HIND
[Heb., ʼai·ya·lahʹ; ʼai·yeʹleth].
A female deer; member of the Cervidae family. The hind is a slender, graceful creature, timid, surefooted, and swift. When heavy with young, the hinds retire to the recesses of the forest to give birth and then continue in seclusion, tenderly caring for and protecting the fawns until such time as they can care for themselves.—Job 39:1; Ps 29:9.

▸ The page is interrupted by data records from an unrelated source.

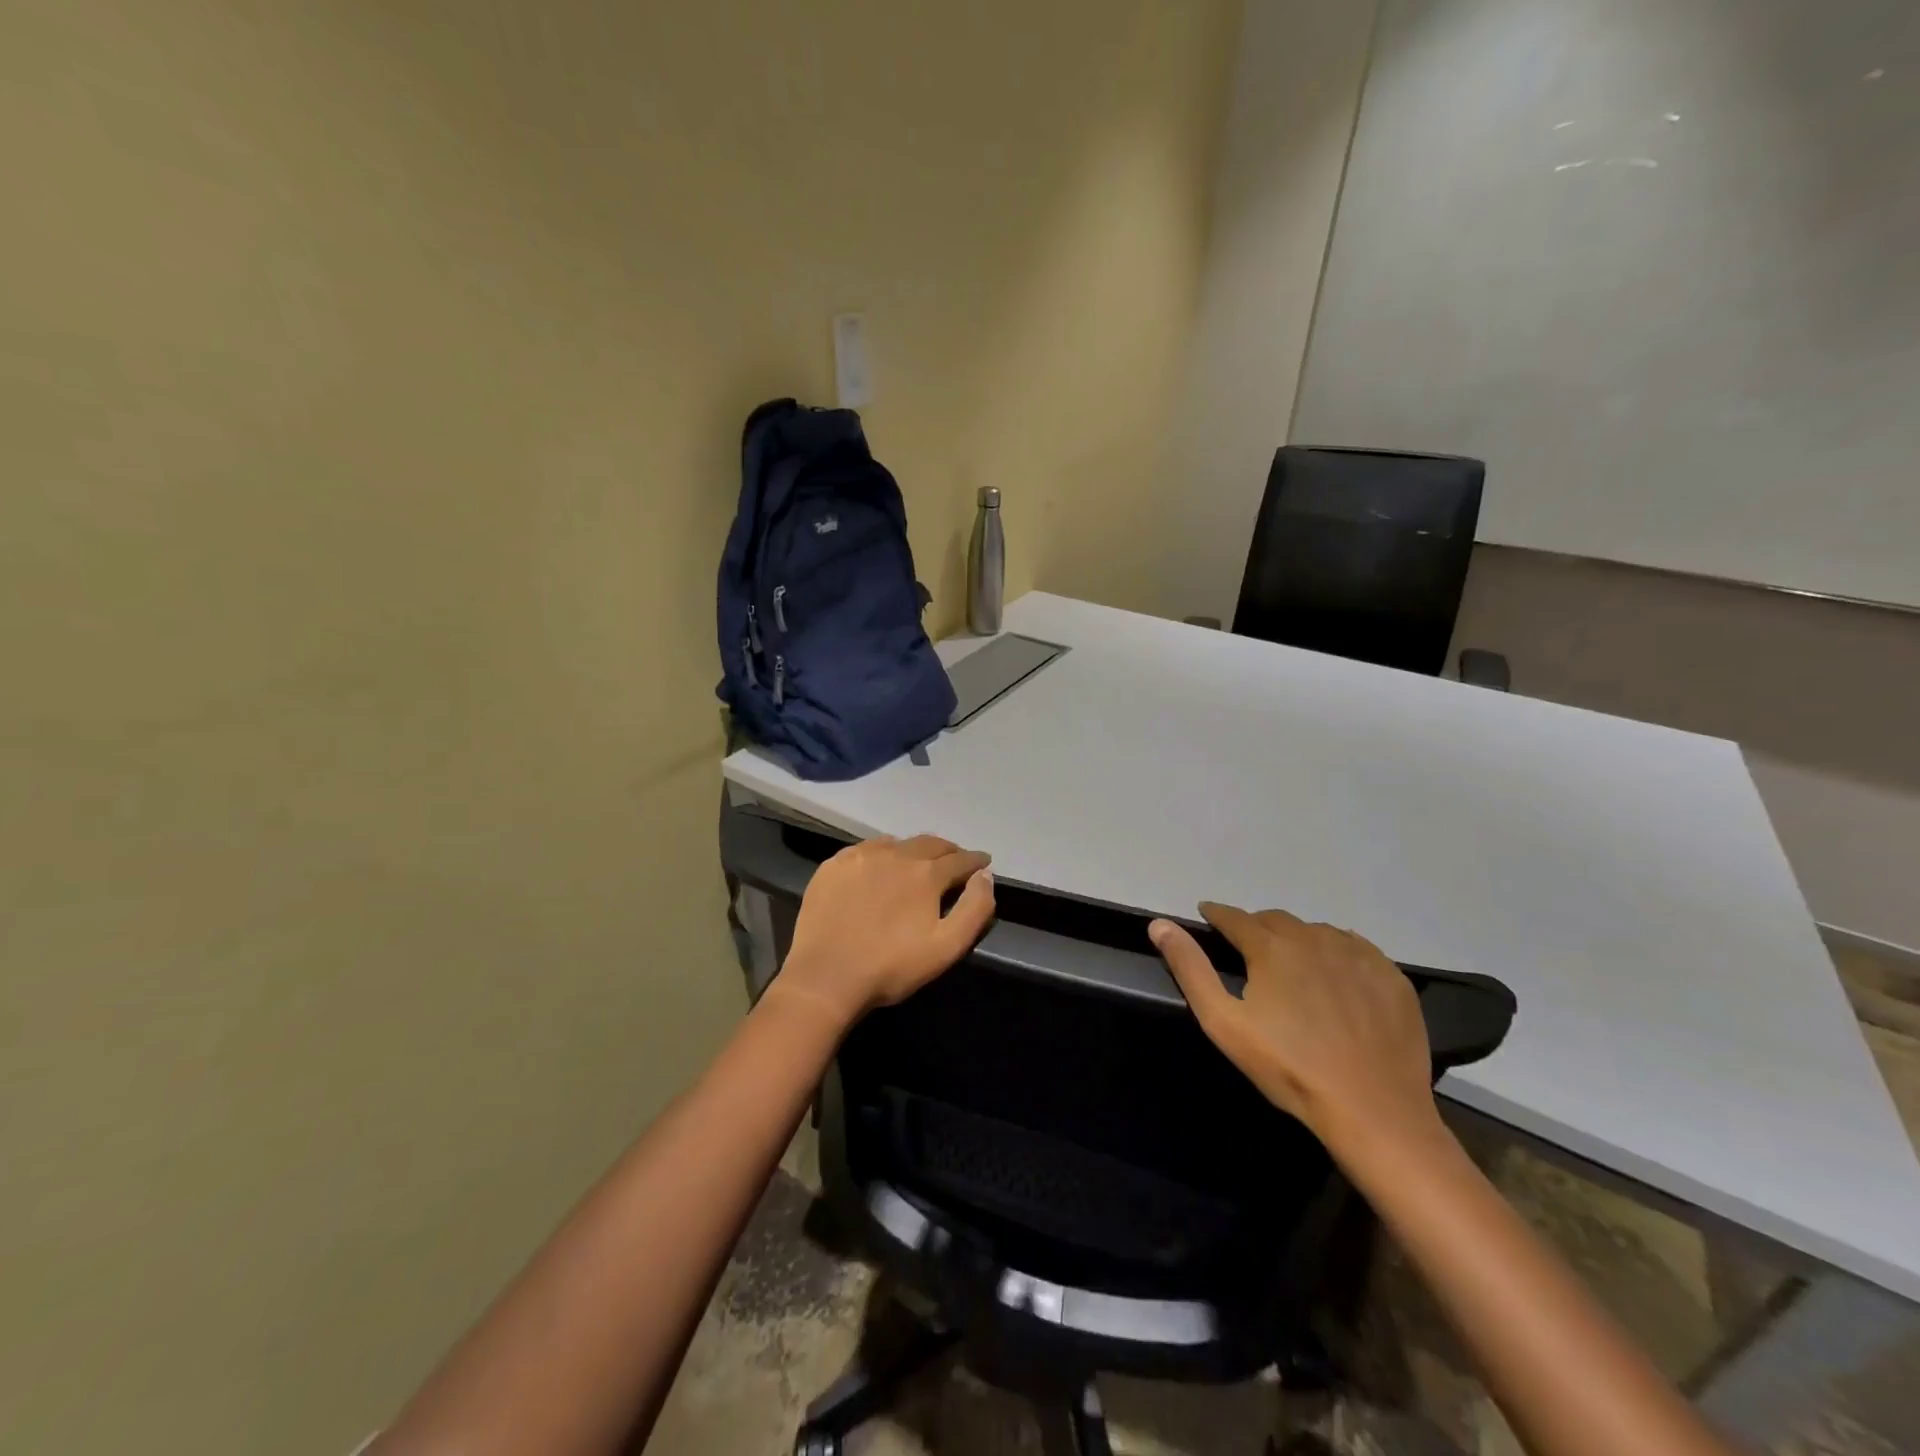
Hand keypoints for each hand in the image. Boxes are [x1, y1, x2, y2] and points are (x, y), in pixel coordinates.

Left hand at [773, 835, 994, 1026]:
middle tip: (955, 861)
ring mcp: (861, 855)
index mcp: (926, 873)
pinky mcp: (834, 864)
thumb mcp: (947, 947)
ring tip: (919, 863)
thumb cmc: (891, 967)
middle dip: (948, 851)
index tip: (983, 863)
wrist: (825, 977)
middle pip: (930, 844)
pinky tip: (880, 867)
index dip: (975, 861)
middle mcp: (896, 854)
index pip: (960, 859)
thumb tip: (985, 876)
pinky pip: (867, 849)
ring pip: (898, 843)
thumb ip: (974, 908)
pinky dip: (883, 853)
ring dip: (915, 850)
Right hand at [1150, 904, 1436, 1148]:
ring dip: (1297, 939)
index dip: (1217, 915)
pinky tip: (1336, 977)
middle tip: (1248, 949)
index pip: (1235, 918)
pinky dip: (1337, 953)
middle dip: (1256, 928)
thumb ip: (1190, 968)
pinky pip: (1355, 948)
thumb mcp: (1223, 1022)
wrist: (1374, 1112)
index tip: (1207, 915)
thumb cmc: (1288, 1068)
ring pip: (1316, 932)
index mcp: (1271, 946)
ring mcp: (1358, 955)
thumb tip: (1159, 924)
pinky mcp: (1391, 976)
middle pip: (1276, 921)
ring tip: (1291, 965)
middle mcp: (1314, 938)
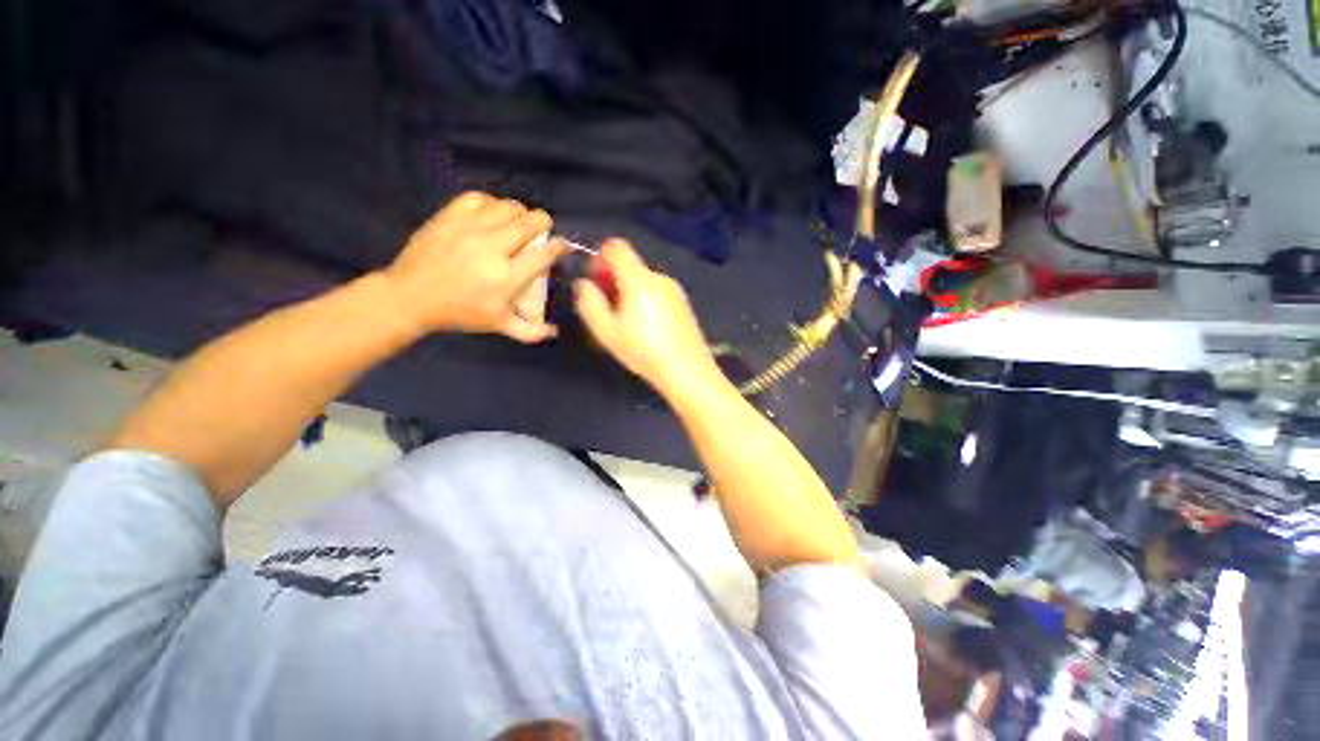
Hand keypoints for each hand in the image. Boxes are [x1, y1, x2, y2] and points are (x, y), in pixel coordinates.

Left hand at [382, 192, 566, 342]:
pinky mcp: (449, 217)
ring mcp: (469, 229)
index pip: (544, 254)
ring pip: (507, 207)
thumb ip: (531, 332)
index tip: (563, 245)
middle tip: (542, 228)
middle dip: (543, 222)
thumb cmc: (461, 313)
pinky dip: (491, 203)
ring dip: (520, 212)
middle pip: (529, 223)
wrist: (411, 297)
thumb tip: (555, 331)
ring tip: (518, 221)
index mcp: (507, 278)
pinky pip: (478, 198)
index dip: (560, 247)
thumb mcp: (499, 326)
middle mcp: (492, 249)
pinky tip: (492, 214)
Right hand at [574, 240, 724, 398]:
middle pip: (630, 265)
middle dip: (614, 281)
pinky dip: (647, 300)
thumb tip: (584, 283)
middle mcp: (659, 277)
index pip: (616, 246)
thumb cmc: (643, 350)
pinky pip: (658, 292)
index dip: (600, 258)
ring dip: (630, 292)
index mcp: (638, 278)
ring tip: (629, 325)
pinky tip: (649, 328)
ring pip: (644, 280)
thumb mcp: (606, 331)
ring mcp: (674, 290)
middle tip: (609, 311)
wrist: (687, 370)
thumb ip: (589, 302)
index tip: (595, 282)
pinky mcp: (684, 303)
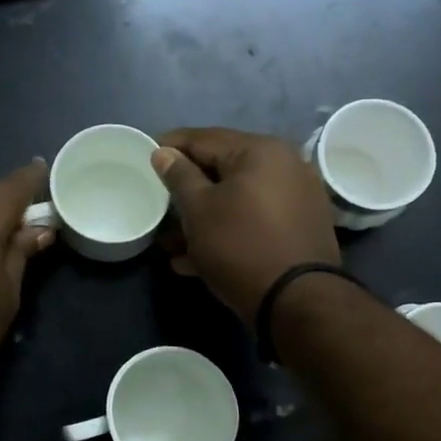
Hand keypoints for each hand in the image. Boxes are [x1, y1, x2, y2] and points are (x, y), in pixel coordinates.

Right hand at [151, 128, 338, 319]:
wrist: (297, 301)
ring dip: (201, 217)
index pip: (203, 138)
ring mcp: (295, 198)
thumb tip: (163, 153)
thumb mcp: (199, 210)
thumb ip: (179, 177)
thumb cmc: (240, 246)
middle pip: (222, 169)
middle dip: (185, 189)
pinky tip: (193, 259)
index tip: (143, 157)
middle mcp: (283, 165)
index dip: (169, 147)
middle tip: (156, 201)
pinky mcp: (297, 229)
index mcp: (259, 150)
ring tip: (169, 241)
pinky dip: (225, 231)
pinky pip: (252, 220)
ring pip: (236, 199)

The gentle, graceful hind figures in the vivid imagery of the Bible. (Pr 5:18, 19; Ca 2:7; 3:5; see GAZELLE.) Allusion is made to the animal’s swiftness and surefootedness, enabling it to escape from its enemies. (2Sa 22:1, 34; Ps 18:32, 33; Hab 3:19) Possibly with reference to skillfulness and swiftness in warfare, Jacob prophetically described the tribe of Naphtali as “a slender hind.” (Ge 49:21) The psalmist, when deprived of free access to the sanctuary, compares his longing for God to the hind’s yearning for water streams. (Ps 42:1-4) The picture of a hind forsaking her newborn fawn, so contrary to her well-known solicitude for her offspring under normal conditions, indicates the severity of the droughts upon Judah.—Jer 14:1, 2, 5.